When creating software, we often utilize other libraries or packages to create a separation of concerns or to prevent reinventing the wheel. What is the best way to bundle those external libraries with your project?
If you want control over the library, including the library via a CDN or package manager is not optimal. This method makes it difficult to modify the source code of the library if that becomes necessary.
Furthermore, simply copying the source code into your own project creates a tightly coupled system. Following this process will create complications when merging with upstream changes.
One recommendation is to use Git submodules in order to store the external library's Git repository as a subdirectory of your own Git repository. As a result, the modifications to either projects are kept separate.
You can follow the above link for more information on how to get started with Git submodules. This post will primarily cover how to update the submodule component for your existing projects.
Let's say there is a project with submodules that you wish to clone onto your local computer. However, after cloning, you discover that the directory containing the submodule is empty.
This is because Git does not recursively clone submodules by default. You can ammend this issue by adding --recursive
or --recurse-submodules
to your git clone
command.
Here is an example:
$ git clone --recursive -j4 git://github.com/example/example.git
Wait, what does the -j4
option do? This option tells Git to fetch up to 4 submodules in parallel. Pretty neat, right?

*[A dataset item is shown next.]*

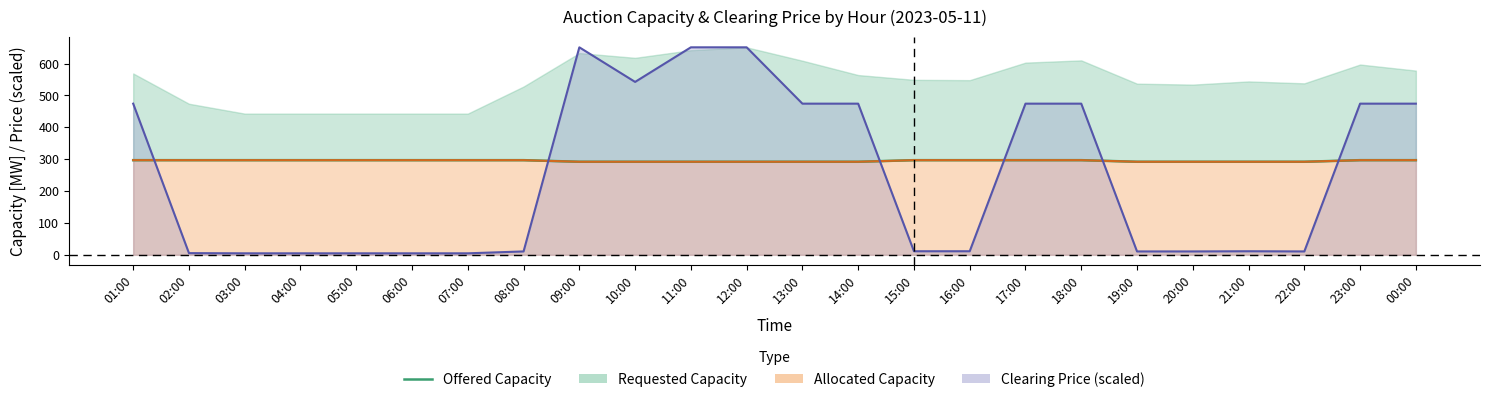

Rank the categories by value from highest to lowest.

01:00, 02:00, 03:00, 04:00, 05:00, 06:00, 07:00, 08:00, 15:00, 16:00, 17:00, 18:00, 23:00, 00:00, 09:00, 10:00, 11:00, 12:00, 13:00, 14:00, 19:00, 20:00, 21:00, 22:00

Okay, you already have a cloned repository with submodules on your local machine but the submodule directory is empty. Maybe you did not realize you cloned it without the aforementioned options and you have already made changes to other sections of the projects.
What can you do?
Nuke the repository and start over.
Just kidding. Although, I cannot say that I have not taken that "easy" path for other issues. 🙂
In this case, you will need to navigate to the empty submodule folder and execute the following command:
$ git submodule update --init --recursive
The update command will pull in the latest revision on the server. The --init
option is if the submodule is not initialized (cloned) yet. The --recursive
option updates all nested submodules as well.
After you have the submodule initialized within your local repository, you can retrieve the latest changes like you would in a normal repository. You can navigate into the submodule folder and use git pull origin master
if you want updates from the master branch.

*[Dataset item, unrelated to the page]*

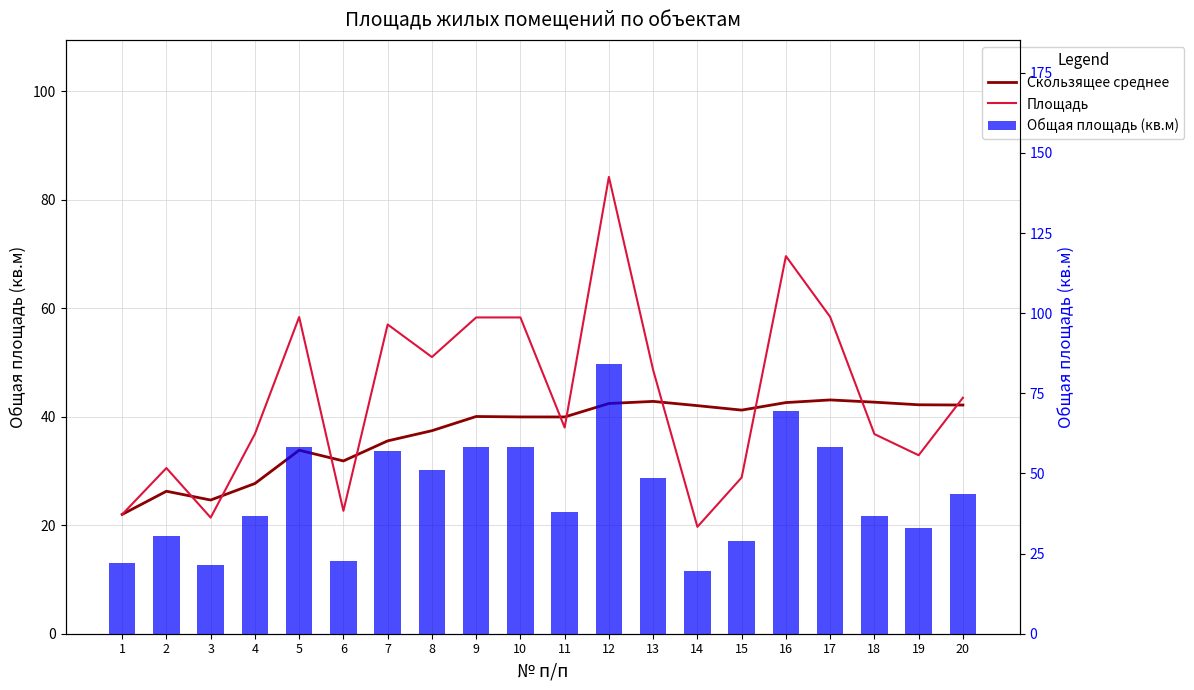

What is the value of the Скользящее среднее bar at the 11th from the left?

40.0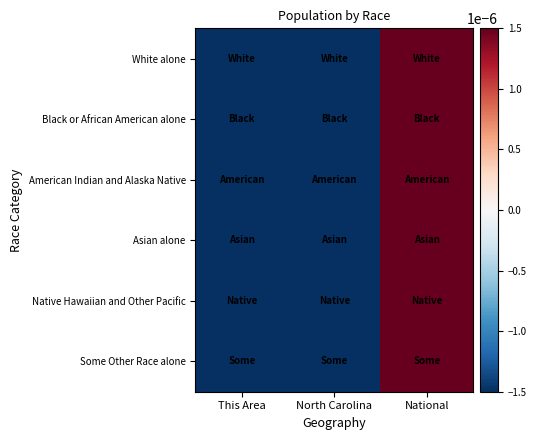

Which series has the largest range (max minus min)?

White alone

When I was migrating my blog from Wordpress to Hugo, I got a first-hand experience with dealing with Git submodules.
Hugo is a static site generator that allows the customization of the site via themes. I eventually found a theme I liked and discovered that many other people included their themes as submodules in order to improve modularity.
My Hugo blog repository only needs to know about the content I have and should not care about which theme is used. This is the type of abstraction that I love.
As a result, if you check out my blog repository's theme folder, you can see that it is referencing a fork of a theme as a Git submodule.
Having the forked theme as a Git submodule allows me to update either the blog's content or its theme separately. Furthermore, this will allow me to swap out the theme for a new one with relative ease.
I truly appreciate the modularity and extensibility that Git submodules provide. It reminds me of other package managers like NPM. I believe that this movement towards abstraction and transposable components will prove advantageous.
What are your thoughts on Git submodules? When and where do you find yourself using them? Do you believe that this shift towards components is a fad or is it here to stay?